Similarly, we also identified distinct trajectories of cell differentiation in other immune cell types, as illustrated by the gradient of differentiation and class switching of B cells in the blood (Additional file 3: Figure S10a-c). Peripheral B cells were clearly dominated by a naive IgD+IgM+ CD27− subset, and only a small fraction of class-switched IgG+ CD27+ memory B cells, which was consistent with the young age of the CD patients. In contrast, tissue-resident B cells were much less abundant and contained mostly cells with a class-switched IgG+ CD27+ memory phenotype. In addition, we identified a vastly expanded population of antibody-secreting plasma cells (Additional file 3: Figure S10d,e).
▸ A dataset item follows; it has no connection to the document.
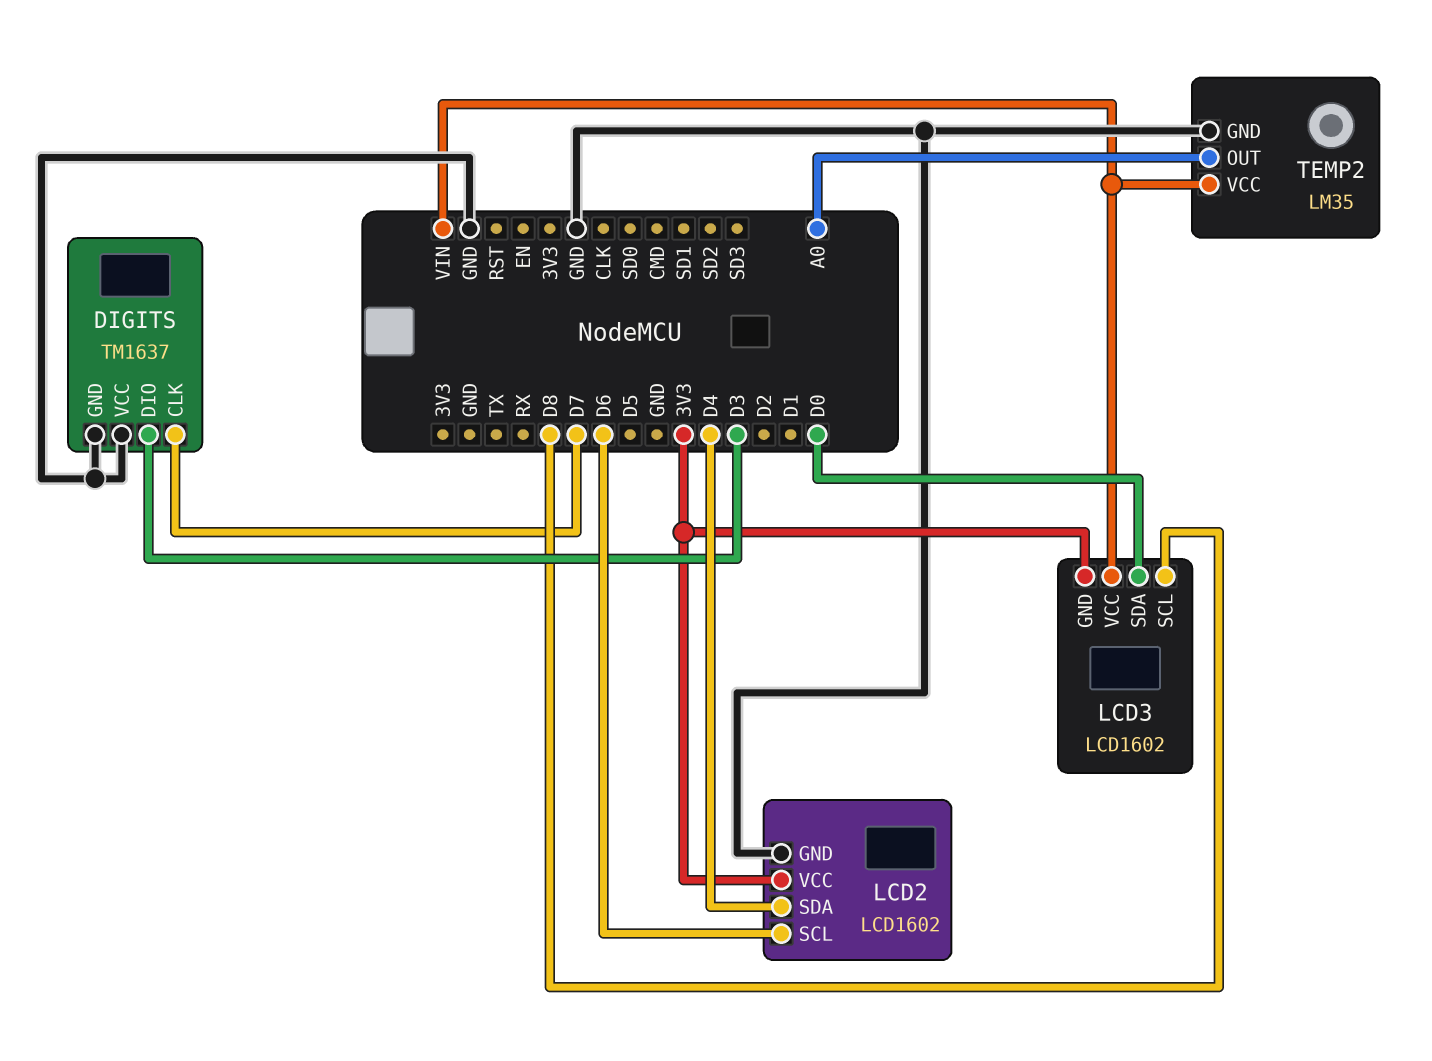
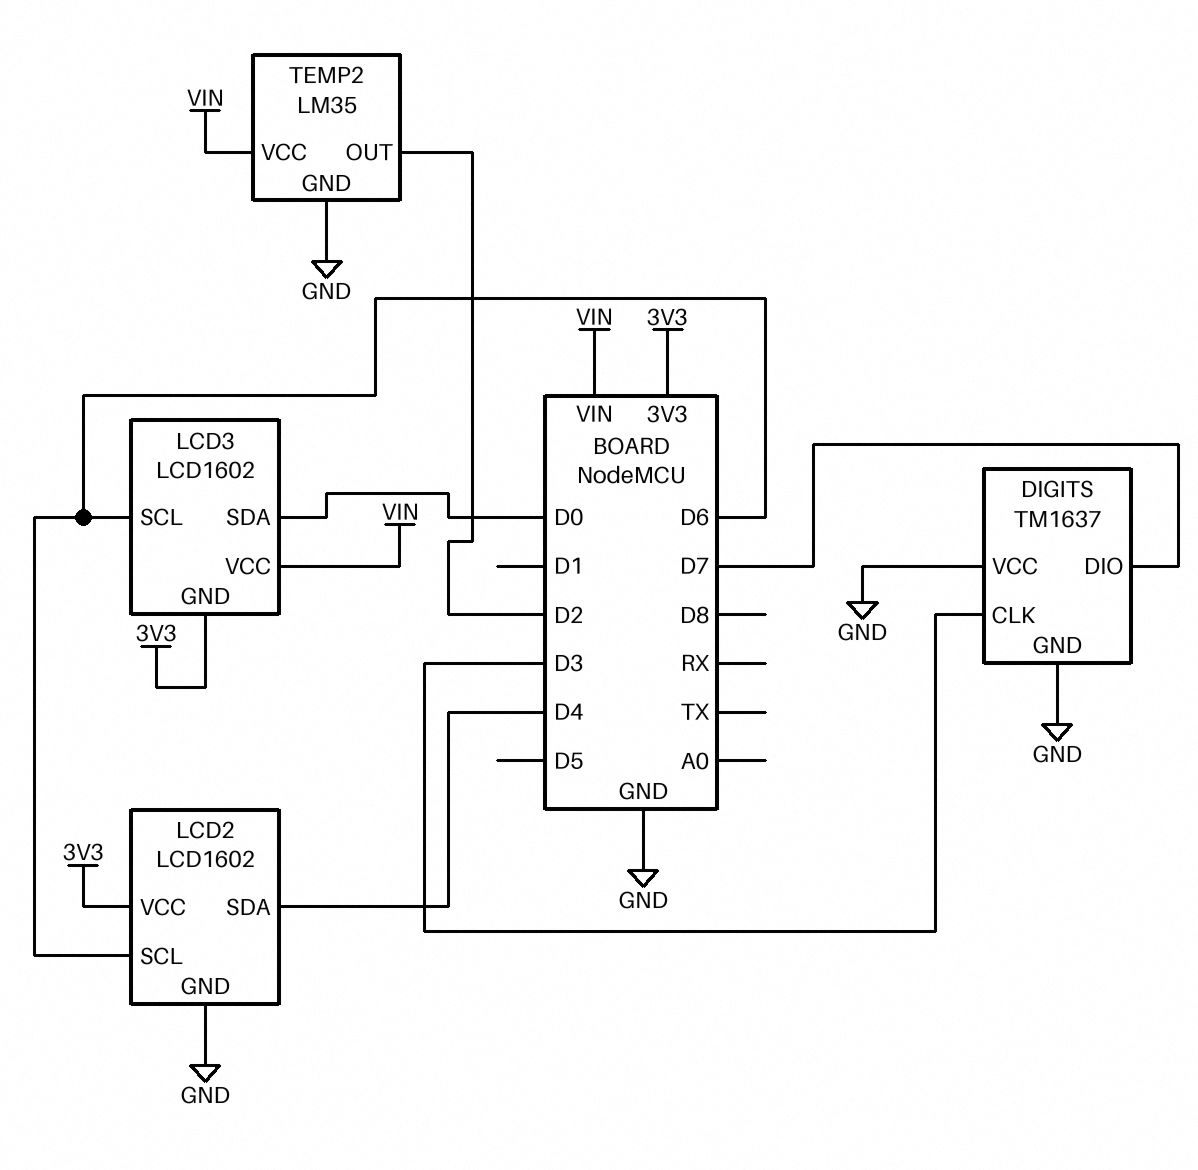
DIGITS pin CLK: D7 -> D3
DIGITS pin DIO: D3 -> D7
LCD3 pin SCL: D8 -> D6
TEMP2 pin OUT: A0 -> D2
Of note, because we were able to specifically assess the expression of the secreted Ig isotypes, we could discriminate the different functional plasma cell subsets, including a very abundant population of IgA-secreting plasma cells (Additional file 3: Figure S10f), which are known to play a critical role in the interaction with the microbiome in the gut. Together, these data provide an example of the power of this multi-omics approach to identify trajectories of cell differentiation and cell states in diverse immune cell and tissue types.